Consulter Neuvième Art la revue

érotisme et pudeur chez Sfar

De Pascin à Gainsbourg et de Gainsbourg à Sfar, la filiation – dans laquelle entrent la Russie, la judéité, le dessin et la peinture… – est évidente. Joann explique à Mathieu Sapin (Feuille de chou, p. 26-27) qu’il avait fait son Pascin parce que la famille Gainsbourg n’avait pas répondu à sa demande de pouvoir faire une BD sur lui. « Quand j’ai fait Pascin, c’est à Gainsbourg que je pensais ». Dans le film, les dessins de Lucien Ginsburg enfant (qui deviendra Serge Gainsbourg) sont de la main de Sfar ; les toiles que le futur chanteur aurait peintes puis détruites aussi ; et la fameuse « gueule » au nez et aux doigts démesurés semble sortie tout droit de Grand Vampire (d’ailleurs Sfar indique expressément la référence à Murnau). Il était difficile de pousser plus loin l’identification ! En nous racontant son Gainsbourg – et déjà, auparavant, son Pascin –, Sfar a beaucoup parlé de lui.

Reste que Pascin et Gainsbourg ont un autre trait commun, et Sfar ne se prive pas d’y insister : le don-juanisme. Il les peint comme deux grands séducteurs et grands baiseurs, qui trouvent dans le rapport à la femme (la muse, ou plutôt les muses successives) le moteur de leur créativité. Du Pygmalion de Birkin, Sfar dit : « Ses chansons ont construit mon parcours graphique et érotique ». Le livre Gainsbourg (vie héroïque) contient des dessins sexuels qui ne correspondent à aucune image du film et Mathieu Sapin, dans son journal de tournage, rapporte un propos d’Eric Elmosnino constatant que la plupart des « scènes de cul » initialement prévues ont disparu du scénario final. C’est vrai, à l’arrivée, le film n’est pas aussi cru que les planches sur Pascin. Tout de même, la vie du chanteur est racontée à travers le prisme de ses conquêtes féminines.

Gainsbourg (hors champ), p. 258

Sfar auteur de bandes dessinées évoque la sexualité avec une franchise rare.
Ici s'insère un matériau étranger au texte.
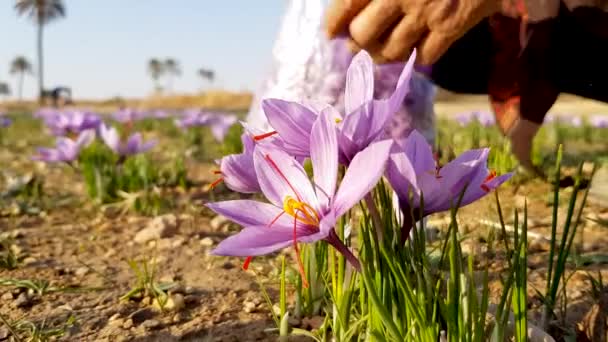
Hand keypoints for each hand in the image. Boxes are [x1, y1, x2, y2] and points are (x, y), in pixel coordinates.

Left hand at [326, 0, 500, 64]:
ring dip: (381, 54)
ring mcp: (426, 16)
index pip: (345, 6)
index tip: (331, 31)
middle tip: (355, 43)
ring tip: (379, 52)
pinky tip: (414, 51)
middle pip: (363, 35)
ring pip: (392, 51)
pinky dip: (416, 57)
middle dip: (356, 42)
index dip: (334, 22)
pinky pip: (426, 56)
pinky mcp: (453, 27)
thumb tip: (353, 0)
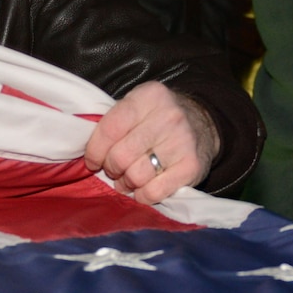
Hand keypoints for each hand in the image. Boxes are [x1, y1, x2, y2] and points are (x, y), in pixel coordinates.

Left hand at [83, 82, 218, 205]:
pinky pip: (154, 192)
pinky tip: (143, 189)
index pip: (109, 129)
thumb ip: (115, 122)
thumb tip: (88, 153)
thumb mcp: (138, 107)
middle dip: (111, 169)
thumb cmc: (158, 118)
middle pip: (121, 156)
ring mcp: (182, 142)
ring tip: (129, 180)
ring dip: (126, 183)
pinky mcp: (191, 166)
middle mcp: (167, 116)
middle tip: (115, 170)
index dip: (95, 151)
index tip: (93, 161)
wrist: (203, 125)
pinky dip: (143, 196)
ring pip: (136, 176)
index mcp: (149, 97)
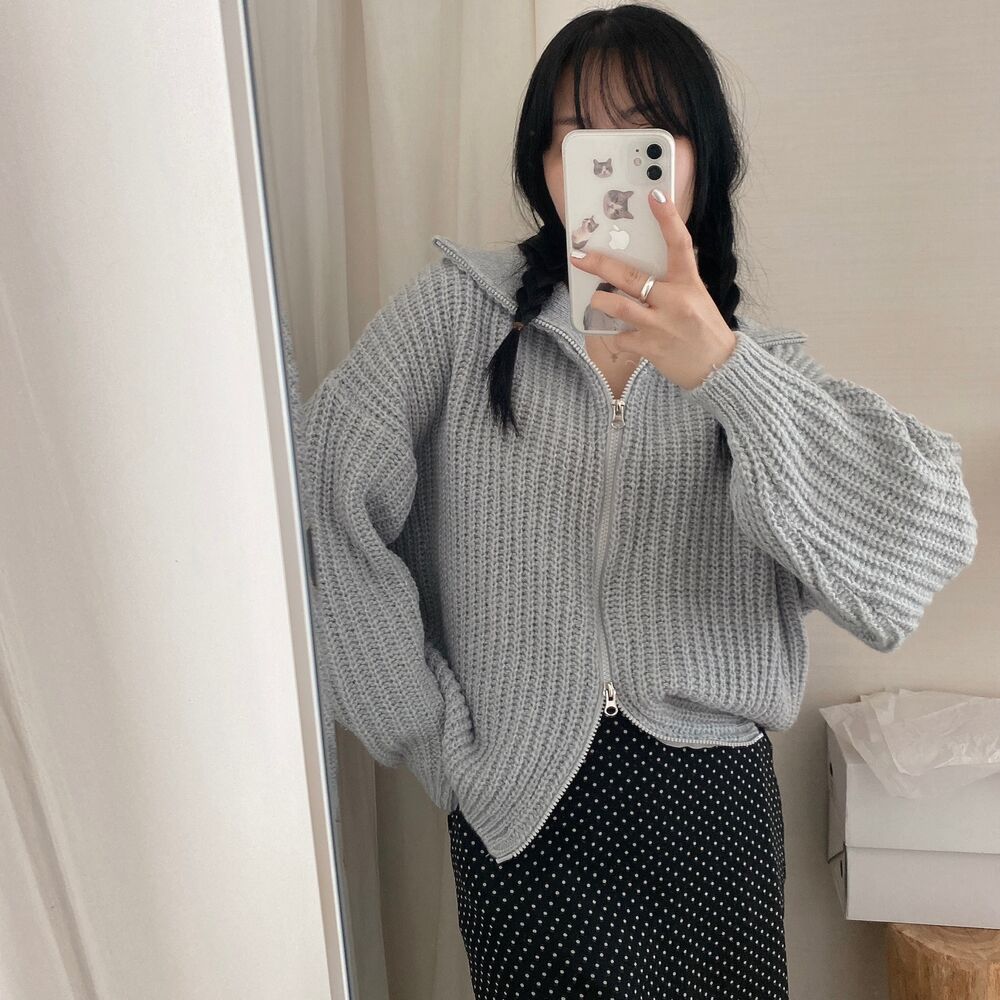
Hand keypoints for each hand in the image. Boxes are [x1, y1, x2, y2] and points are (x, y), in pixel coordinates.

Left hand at [570, 189, 736, 390]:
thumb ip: (674, 281)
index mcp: (689, 283)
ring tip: (594, 298)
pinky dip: (614, 336)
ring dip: (601, 301)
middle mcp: (675, 301)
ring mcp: (661, 325)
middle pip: (632, 277)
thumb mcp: (696, 297)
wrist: (717, 367)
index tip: (654, 195)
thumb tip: (647, 265)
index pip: (679, 243)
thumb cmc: (704, 329)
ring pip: (620, 307)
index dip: (667, 218)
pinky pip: (621, 338)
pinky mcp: (650, 347)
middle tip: (580, 257)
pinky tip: (614, 335)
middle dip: (601, 265)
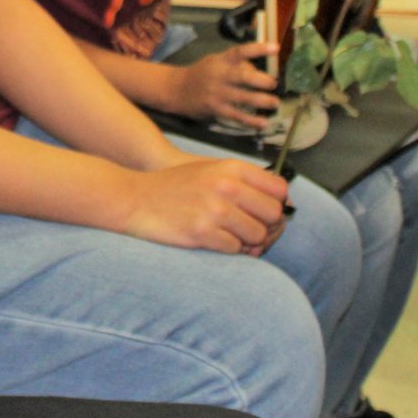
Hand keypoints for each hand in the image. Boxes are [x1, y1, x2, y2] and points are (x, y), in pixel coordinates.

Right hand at [115, 155, 287, 253]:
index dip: (276, 204)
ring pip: (257, 236)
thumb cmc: (173, 186)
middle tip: (249, 229)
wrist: (135, 199)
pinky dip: (228, 249)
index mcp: (231, 168)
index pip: (279, 189)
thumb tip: (282, 200)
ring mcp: (214, 210)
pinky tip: (213, 240)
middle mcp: (226, 186)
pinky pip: (234, 249)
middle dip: (265, 227)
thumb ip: (244, 181)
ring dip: (246, 241)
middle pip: (273, 215)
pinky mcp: (202, 232)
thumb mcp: (210, 171)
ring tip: (229, 235)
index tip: (264, 212)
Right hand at [176, 45, 280, 128]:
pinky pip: (237, 116)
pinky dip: (252, 121)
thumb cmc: (201, 74)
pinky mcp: (216, 109)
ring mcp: (218, 94)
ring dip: (263, 101)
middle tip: (273, 84)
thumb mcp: (215, 62)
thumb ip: (235, 65)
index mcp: (221, 61)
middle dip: (263, 81)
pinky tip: (263, 123)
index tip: (275, 48)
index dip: (258, 49)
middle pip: (244, 77)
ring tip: (274, 103)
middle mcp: (220, 76)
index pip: (240, 52)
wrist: (176, 90)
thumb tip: (258, 71)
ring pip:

Dans Pascin, mais aussi dans Le Minuscule Mousquetaire. Et son blog nous apprend qu’il prépare actuellement « un roman-photo dessiné porno ». Comment expliquer, alors, l’extrême pudeur dont il fait preuve dans la série de ses Carnets (qui, à ce jour, totalisent environ trois mille pages) ? Il y a là un mystère, un point aveugle.

Dans son acception sfarienne, le carnet est un chantier, un lieu extrêmement accueillant, ouvert, mouvant, où peuvent se succéder librement textes manuscrits, croquis, séquences de bande dessinée et même contributions d’auteurs amis. Le même éclectisme caractérise les thèmes abordés : scènes de la vie familiale (nous y voyons grandir sa fille Tautmina et naître Raoul, le petit frère), discussions sur le dessin, la politique ou le judaïsme, apprentissage de nouveaux instruments de musique, rapport aux médias et à la célébrité, récits de voyage… Le carnet attire à lui tout ce qui ne relève pas de la fiction. Tout, sauf la confession érotique, que, manifestement, Sfar s’interdit.

Comparés à d’autres bandes dessinées relevant des écritures du moi (et je ne pense pas seulement ici à Aurelia Aurita), ses carnets sont éminemment chastes. Sfar y parle de ses histoires d’amitié, pas de ses amours. Il dessine son épouse comme une très jolie femme, mais l’enferme, pour l’essentiel, dans son rôle de mère de leurs deux enfants. Et lui-même se représente le plus souvent comme une sorte de gros nounours un peu infantile.

Dans le numéro hors série de Casemate consacré à son film, Sfar dit : « Mon père et mon grand-père, qui m’ont élevé, étaient de vrais Don Juan. Moi, je vis avec ma femme depuis vingt ans, nous sommes très heureux, mais, superstitieux, je n’aime pas en parler ». Soyons clair : la vie amoureuse de Joann Sfar ne regarde que lui, et il a bien le droit de protéger son intimité. Mais il n’empêchera pas que, pour son lecteur, le grand écart entre la vitalité sexuelle dont témoignent ses œuvres et l’extrême pudeur des carnets apparaisse comme un mystère.

Et sans doute ne détesterait-on pas de le voir offrir de lui-même une image un peu moins lisse et bienséante, et qu’il se souvînt de l’importance d’introduire ne fût-ce que l’ombre d’une corne de taureau dans les livres où il prétend se confier à nous.